A good financial and economical system is certainly a good basis for a good policing system. But sometimes, even in parts where enough funds are provided and policemen have good salaries and equipment, things get out of control and they start behaving not-so-much as their occupation requires them to.
There are many examples of police brutality in the United States, cases that bring to the lack of trust that people have in their local police officers. A recent case of police brutality happened in April, 2014 when a former policeman S. Alvarez kidnapped and sexually assaulted multiple women while on duty. He was caught and sentenced to 205 years in prison. A silver lining in this story is that the police imprisoned him and he no longer is able to harm people protected by his badge.
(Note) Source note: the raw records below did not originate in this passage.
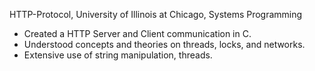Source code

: HTTP-Protocol, University of Illinois at Chicago, Systems Programming
- Created a HTTP Server and Client communication in C.
- Understood concepts and theories on threads, locks, and networks.
- Extensive use of string manipulation, threads.
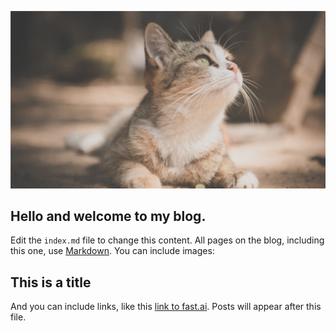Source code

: ![A cat photo](images/cat.jpg)
## Hello and welcome to my blog. 

Edit the `index.md` file to change this content. All pages on the blog, including this one, use [Markdown](https://guides.github.com/features/mastering-markdown/). You can include images:
## This is a title

And you can include links, like this [link to fast.ai](https://www.fast.ai). Posts will appear after this file. 
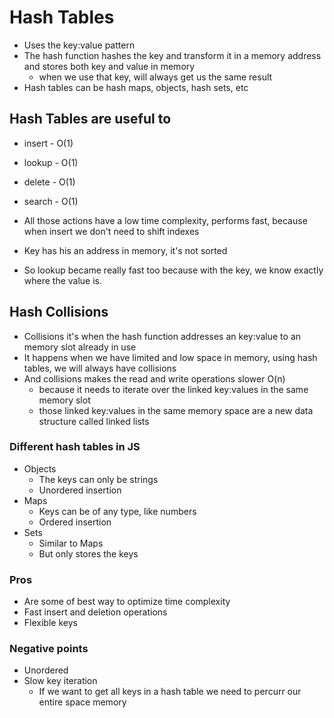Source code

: # Hash Tables 

- Uses the key:value pattern
- The hash function hashes the key and transform it in a memory address and stores both key and value in memory
  -  when we use that key, will always get us the same result
- Hash tables can be hash maps, objects, hash sets, etc

## Hash Tables are useful to
- insert - O(1)
- lookup - O(1)
- delete - O(1)
- search - O(1)

- All those actions have a low time complexity, performs fast, because when insert we don't need to shift indexes
- Key has his an address in memory, it's not sorted
- So lookup became really fast too because with the key, we know exactly where the value is.

## Hash Collisions
- Collisions it's when the hash function addresses an key:value to an memory slot already in use
- It happens when we have limited and low space in memory, using hash tables, we will always have collisions
- And collisions makes the read and write operations slower O(n)
  - because it needs to iterate over the linked key:values in the same memory slot
  - those linked key:values in the same memory space are a new data structure called linked lists

### Different hash tables in JS
- Objects
  - The keys can only be strings
  - Unordered insertion
- Maps
  - Keys can be of any type, like numbers
  - Ordered insertion
- Sets
  - Similar to Maps
  - But only stores the keys

### Pros
- Are some of best way to optimize time complexity
- Fast insert and deletion operations
- Flexible keys

### Negative points
- Unordered
- Slow key iteration
  - If we want to get all keys in a hash table we need to percurr our entire space memory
In 2010, policemen from Denver used so much force on a man that they killed him. Years after the tragic event his family received $4.65 million, but that won’t bring poor Marvin Booker back.
In Baltimore, there were a series of wrongful assaults and injuring of innocent people by the police throughout the last decade.
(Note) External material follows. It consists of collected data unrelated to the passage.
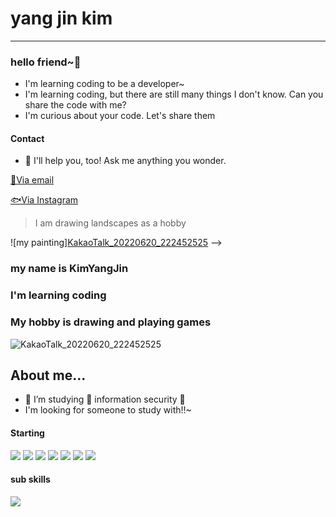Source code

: # yang jin kim
---
### **hello friend~👋**</h1>

* I'm learning coding to be a developer~
* I'm learning coding, but there are still many things I don't know. Can you share the code with me?
* I'm curious about your code. Let's share them
#### Contact
- 💬 I'll help you, too! Ask me anything you wonder.


[📨Via email](https://github.com/YANGJIN12/YANGJIN12.git)

[🐟Via Instagram](https://www.instagram.com/yangjin9730/)




>I am drawing landscapes as a hobby

![my painting][KakaoTalk_20220620_222452525](https://user-images.githubusercontent.com/107318969/175049136-16fd1485-c2ca-4770-ae48-b0a2f651a916.jpg)
-->
###  my name is KimYangJin
###  I'm learning coding
###  My hobby is drawing and playing games
![KakaoTalk_20220620_222452525](https://user-images.githubusercontent.com/107318969/175049136-16fd1485-c2ca-4770-ae48-b0a2f651a916.jpg)
 
## About me...

- 🔭 I’m studying 🔐 information security 🔐
- I'm looking for someone to study with!!~

#### Starting
<img src="https://img.shields.io/badge/C-A8B9CC?style=flat&logo=C&logoColor=white"/>
<img src="https://img.shields.io/badge/Java-007396?style=flat-square&logo=java&logoColor=white"/></a>
<img src="https://img.shields.io/badge/Python-3766AB?style=flat-square&logo=Python&logoColor=white"/></a>
<img src="https://img.shields.io/badge/C++-A8B9CC?style=flat-square&logo=C++&logoColor=white"/></a>
<img src="https://img.shields.io/badge/R-007396?style=flat-square&logo=R&logoColor=white"/></a>
<img src="https://img.shields.io/badge/HTML-A8B9CC?style=flat-square&logo=HTML&logoColor=red"/></a>
<img src="https://img.shields.io/badge/MySQL-3766AB?style=flat-square&logo=MySQL&logoColor=white"/></a>


#### sub skills
<img src="https://img.shields.io/badge/Adobe-FF0000?style=flat-square&logo=Adobe&logoColor=white"/></a>
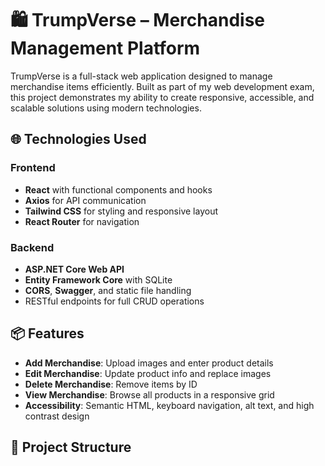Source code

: # 🛍️ TrumpVerse – Merchandise Management Platform

TrumpVerse is a full-stack web application designed to manage merchandise items efficiently. Built as part of my web development exam, this project demonstrates my ability to create responsive, accessible, and scalable solutions using modern technologies.

## 🌐 Technologies Used

### Frontend
- **React** with functional components and hooks
- **Axios** for API communication
- **Tailwind CSS** for styling and responsive layout
- **React Router** for navigation

### Backend
- **ASP.NET Core Web API**
- **Entity Framework Core** with SQLite
- **CORS**, **Swagger**, and static file handling
- RESTful endpoints for full CRUD operations

## 📦 Features

- **Add Merchandise**: Upload images and enter product details
- **Edit Merchandise**: Update product info and replace images
- **Delete Merchandise**: Remove items by ID
- **View Merchandise**: Browse all products in a responsive grid
- **Accessibility**: Semantic HTML, keyboard navigation, alt text, and high contrast design

## 🧠 Project Structure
In 2015 the U.S. Justice Department published information about Missouri’s police department being too violent and using unnecessary and excessive force and violated the rights of black people.
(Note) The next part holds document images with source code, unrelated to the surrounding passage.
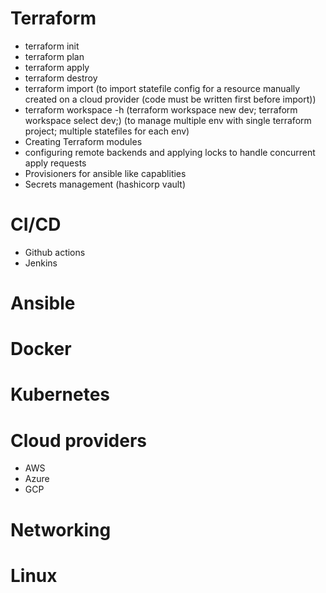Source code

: # Terraform
- terraform init
- terraform plan
- terraform apply
- terraform destroy
- terraform import (to import statefile config for a resource manually created on a cloud provider (code must be written first before import))
- terraform workspace -h (terraform workspace new dev; terraform workspace select dev;) (to manage multiple env with single terraform project; multiple statefiles for each env)
- Creating Terraform modules
- configuring remote backends and applying locks to handle concurrent apply requests
- Provisioners for ansible like capablities
- Secrets management (hashicorp vault)
  
# CI/CD
- Github actions
- Jenkins

# Ansible

# Docker

# Kubernetes

# Cloud providers
- AWS
- Azure
- GCP

# Networking 
# Linux
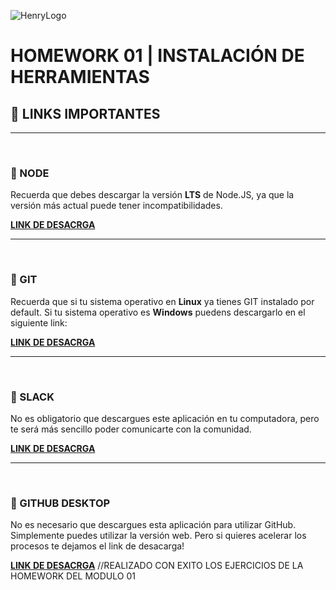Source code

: ![HenryLogo](../Assets//logoBannerHenry.png)

# **HOMEWORK 01 | INSTALACIÓN DE HERRAMIENTAS**

## **📌 LINKS IMPORTANTES**

---

</br >

### **📍 NODE**

Recuerda que debes descargar la versión **LTS** de Node.JS, ya que la versión más actual puede tener incompatibilidades.

[**LINK DE DESACRGA**](https://nodejs.org/es/)

---

</br >

### **📍 GIT**

Recuerda que si tu sistema operativo en **Linux** ya tienes GIT instalado por default. Si tu sistema operativo es **Windows** puedens descargarlo en el siguiente link:

[**LINK DE DESACRGA**](https://gitforwindows.org/)

---

</br >

### **📍 SLACK**

No es obligatorio que descargues este aplicación en tu computadora, pero te será más sencillo poder comunicarte con la comunidad.

[**LINK DE DESACRGA**](https://slack.com/intl/es-ar/downloads/windows)

---

</br >

### **📍 GITHUB DESKTOP**

No es necesario que descargues esta aplicación para utilizar GitHub. Simplemente puedes utilizar la versión web. Pero si quieres acelerar los procesos te dejamos el link de desacarga!

[**LINK DE DESACRGA**](https://desktop.github.com/)
//REALIZADO CON EXITO LOS EJERCICIOS DE LA HOMEWORK DEL MODULO 01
Police brutality happens often in prisons and custody’s. This very month In Baltimore, Freddie Gray, a 25-year-old black man died in police custody, and the police officers are suspected to have committed the crime. But this is not the first or the last of such cases. In Baltimore, police can often be very abusive and violent, which has even been reported by the U.S. Department of Justice. Old people are beaten so much that their bones are broken. Pregnant women handled violently. Then the victims are paid large amounts of money and the incidents get covered up, or at least quickly stop being mentioned.
Again in April, 2015 a sheriff’s deputy was charged with murder. Robert Bates, the deputy, pleaded not guilty and said that he mistakenly took his handgun instead of his stun gun and accidentally killed Eric Harris, suspected of illegal gun sale. He has so little remorse that he was planning to go to the Bahamas to a vacation he had paid for before the incident happened.
This month continues in the same manner – police officers practicing violence and citizens protesting. On 14th of April, 2015, protesters in many U.S. cities walked over the streets and entered police stations, rebelling against the killings of people by the police. Brooklyn Bridge was the place where more than 250 activists held signs such as “Stop murder by police” and “Stop killer cops”, as Reuters reports. These demonstrations were mostly based on the recent cases of police violence against black men who didn’t carry any weapons. The most recent and prominent case to hold on to was the killing of Walter Scott on April 4th in South Carolina, when a black unarmed man was killed by a white policeman. This killing was even recorded on video which served as evidence and the policeman is facing murder charges.
The cause of the march was, as the protesters claimed, to prove a point and stop the use of excessive force by the police that leads to death of (mostly) Hispanic and black people, usually men and boys, as Reuters reports. But is this protest really enough to change things? – Maybe, maybe not.
ABC News published an article about excessive force in which it was explained why police officers may be behaving violently and in an abusive manner. Allison Collins, the writer of a report on police brutality in the U.S. said that they lose their minds and get very angry so that they cannot control themselves because they get stressed and full of adrenaline while chasing a suspect. There are many reports of post-chase adrenaline and anger which many police officers experience. “Your heart gets racing, you get scared, it’s very intense, and that’s when a lot of abuse happens”, says Collins.
Taking all of these cases of police brutality into consideration, it is strange that the percentage of people in the U.S. who have confidence in the local police is as high as it is (73% in low-income areas, 86% in high-income areas), but it also has a lot to do with the crime rates of particular areas. The lower the income, the more likely that area is to commit to crime, then more police interventions are needed and if the situation gets heated – more instances of police conducted violence happen.
So, for the police brutality to decrease, probably the crime rates would have to decrease as well, and then maybe the confidence in the police system will increase.